● Directions
From the article on state TikTok bans, list the US states that have banned TikTok from government devices.

● Source extract
Two years after Donald Trump’s unsuccessful attempt to ban TikTok in the US, state governments are trying to clamp down on the Chinese-born app.
On Wednesday, Dec. 7, Texas banned TikTok from government devices, becoming the fifth state to do so—and the fourth in the past week. Nebraska outlawed TikTok from government devices in August 2020, around the same time the Trump administration was attempting to ban the app altogether in the US. This week brought four new entrants: Maryland, South Carolina, South Dakota, and Texas, each of which cited TikTok’s Chinese ownership as a national security risk.
It’s a legally difficult proposition to limit citizens’ access to TikTok, but the US government certainly has the power to ban the app on government-issued phones and computers.
The new state bans exemplify a growing consternation between US officials and TikTok at a time when the app has become the cultural capital of the internet.
TikTok’s murky relationship with China
Since the popularization of social media in the mid-2000s, many of the most popular platforms in the US—Facebook, YouTube, and Twitter, to name a few—all have been owned by US companies. TikTok, which is owned by the Chinese company ByteDance, is a notable exception.
Federal and state officials have directed a constant stream of questions at TikTok, which has repeatedly maintained that the Chinese government has no control over its editorial policies and has no access to Americans’ user data, though recent reporting from BuzzFeed has called that into question.
“TikTok harvests vast amounts of data from its users’ devices—including when, where, and how they conduct Internet activity—and offers this trove of potentially sensitive information to the Chinese government,” Texas governor Greg Abbott wrote in a letter this week to state agency heads.
In a statement to Quartz, TikTok spokesperson Jamal Brown wrote that government concerns are “largely fueled by misinformation,” adding that the company is “disappointed that the many state agencies, offices, and universities that have been using TikTok to build communities and connect with constituents will no longer have access to our platform.”
How to ban TikTok
The five states that banned TikTok aren’t the only government entities to take that action. Federal agencies such as the departments of Defense, State, and Homeland Security have each banned TikTok from its employee-issued devices.
Former president Donald Trump tried to take more drastic action in August 2020, issuing an executive order banning “transactions” with TikTok by US citizens and companies, an order that would have effectively outlawed the app. TikTok sued and a Trump-appointed judge halted the order over a carveout for communications technologies in the emergency economic powers law Trump invoked. (While there was also a first amendment challenge, the judge did not weigh in on its merits.)
But Trump did initiate a more substantive probe into TikTok that continues to this day under the purview of the Biden administration. The Committee on Foreign Investment in the US (Cfius), an interagency body led by treasury secretary Janet Yellen, has been conducting a national-security review of the app.
Cfius has the power to block corporate takeovers, reverse deals, or force foreign owners to divest from assets if they pose a threat to US national security. The committee typically blocks deals that threaten critical infrastructure, but intervened on a consumer-facing app in 2020 when it forced Beijing Kunlun Tech, a Chinese company, to sell off the gay dating app Grindr over concerns about sensitive user data.

(Stored data entries)

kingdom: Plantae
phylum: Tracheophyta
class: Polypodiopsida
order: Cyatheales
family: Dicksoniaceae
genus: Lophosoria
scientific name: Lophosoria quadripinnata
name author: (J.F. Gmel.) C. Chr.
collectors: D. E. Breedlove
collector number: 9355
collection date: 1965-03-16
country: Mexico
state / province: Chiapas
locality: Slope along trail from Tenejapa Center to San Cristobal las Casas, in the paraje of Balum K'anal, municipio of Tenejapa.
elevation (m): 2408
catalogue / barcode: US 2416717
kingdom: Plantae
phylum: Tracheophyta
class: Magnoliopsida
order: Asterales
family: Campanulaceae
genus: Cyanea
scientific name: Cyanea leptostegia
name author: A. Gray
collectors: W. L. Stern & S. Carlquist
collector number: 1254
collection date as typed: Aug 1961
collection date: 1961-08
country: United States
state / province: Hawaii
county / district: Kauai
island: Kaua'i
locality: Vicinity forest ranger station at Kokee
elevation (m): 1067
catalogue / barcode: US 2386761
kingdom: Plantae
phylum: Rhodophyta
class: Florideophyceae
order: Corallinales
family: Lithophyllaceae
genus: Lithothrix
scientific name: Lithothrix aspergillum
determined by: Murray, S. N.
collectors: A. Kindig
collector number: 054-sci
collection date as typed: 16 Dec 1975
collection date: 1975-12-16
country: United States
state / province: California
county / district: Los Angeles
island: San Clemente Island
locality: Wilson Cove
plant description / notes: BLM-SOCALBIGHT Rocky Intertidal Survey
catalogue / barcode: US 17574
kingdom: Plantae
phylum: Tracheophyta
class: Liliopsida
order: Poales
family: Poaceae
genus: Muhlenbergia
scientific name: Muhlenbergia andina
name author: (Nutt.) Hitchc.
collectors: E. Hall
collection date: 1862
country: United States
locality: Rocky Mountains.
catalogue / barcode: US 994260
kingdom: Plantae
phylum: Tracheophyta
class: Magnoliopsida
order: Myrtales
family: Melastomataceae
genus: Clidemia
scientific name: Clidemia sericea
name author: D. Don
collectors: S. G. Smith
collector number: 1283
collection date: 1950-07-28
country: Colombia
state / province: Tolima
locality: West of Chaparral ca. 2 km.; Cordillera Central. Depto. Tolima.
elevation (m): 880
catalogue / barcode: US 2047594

● Answer to the problem
Nebraska, Maryland, South Carolina, South Dakota, Texas